··· Text segment ···

American film and television director

Jack Bender is an American television and film director, television producer and actor known for his work as a director on Lost, The Sopranos, Game of Thrones, and From.

==Biography==
Bender grew up in a secular Jewish family in Los Angeles. His father was a furrier to the Hollywood community. He studied art with Los Angeles artist Martin Lubner (spouse of actress Joanna Merlin) and then went into acting "because it seemed like what I could do and make a living." As an actor, Bender guest-starred on All in the Family, The Bob Newhart Show and The Mary Tyler Moore Show. He co-starred in The Million Dollar Duck, Savage and McNaughton's Daughter. He then went into directing, working on a number of television series.

He directed the popular slasher film Child's Play 3 before becoming an executive producer and lead director on the ABC TV series Lost, directing 38 episodes of the show, including the series finale. Bender has also directed on other popular shows such as The Sopranos, Carnivàle, Alias and Boston Public. In recent years he was an executive producer and lead director on the TV series Under the Dome (2013) and The Last Ship (2014–15). In 2016, Bender directed the fifth and sixth episodes of the sixth season of Game of Thrones, followed by episodes of Mr. Mercedes (2017-2019), a limited TV series adaptation of Stephen King's novel of the same name.

··· Given information ···

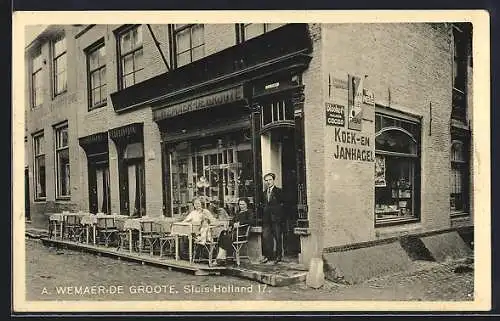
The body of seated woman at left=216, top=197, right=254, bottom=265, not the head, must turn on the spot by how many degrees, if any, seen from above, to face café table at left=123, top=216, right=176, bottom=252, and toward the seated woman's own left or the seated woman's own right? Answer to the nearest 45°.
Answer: approximately 90° to the seated woman's own right

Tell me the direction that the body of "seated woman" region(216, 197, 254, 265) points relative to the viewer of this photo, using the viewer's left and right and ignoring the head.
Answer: facing the viewer and to the left of the viewer

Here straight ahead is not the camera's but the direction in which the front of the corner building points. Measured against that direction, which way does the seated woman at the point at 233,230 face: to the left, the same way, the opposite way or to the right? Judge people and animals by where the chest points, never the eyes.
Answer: the same way

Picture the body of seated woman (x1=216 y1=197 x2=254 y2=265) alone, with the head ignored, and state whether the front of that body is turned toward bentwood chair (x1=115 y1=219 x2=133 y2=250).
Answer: no

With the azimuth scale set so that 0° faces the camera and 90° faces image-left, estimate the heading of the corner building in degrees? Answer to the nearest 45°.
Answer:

···

# What you will do
**a.** Which shows, besides Lost, does the Jack Bender biography name as other popular shows he directed on?
**b.** According to the Jack Bender biography, what did his father do for a living?
**c.** Can you write out the stretch of the Jack Bender biography from "American film and" through "of television series.", replacing "furrier" with "tailor"?

# Problem solutions
**a.** The Sopranos, Carnivàle, Alias, Boston Public

**b.** He was a furrier to the Hollywood community.

**c.**
American film and television director

Jack Bender is an American television and film director, television producer and actor known for his work as a director on Lost, The Sopranos, Game of Thrones, and From.

==Biography==
Bender grew up in a secular Jewish family in Los Angeles. His father was a tailor to the Hollywood community. He studied art with Los Angeles artist Martin Lubner (spouse of actress Joanna Merlin) and then went into acting "because it seemed like what I could do and make a living." As an actor, Bender guest-starred on All in the Family, The Bob Newhart Show and The Mary Tyler Moore Show. He co-starred in The Million Dollar Duck, Savage and McNaughton's Daughter. He then went into directing, working on a number of television series.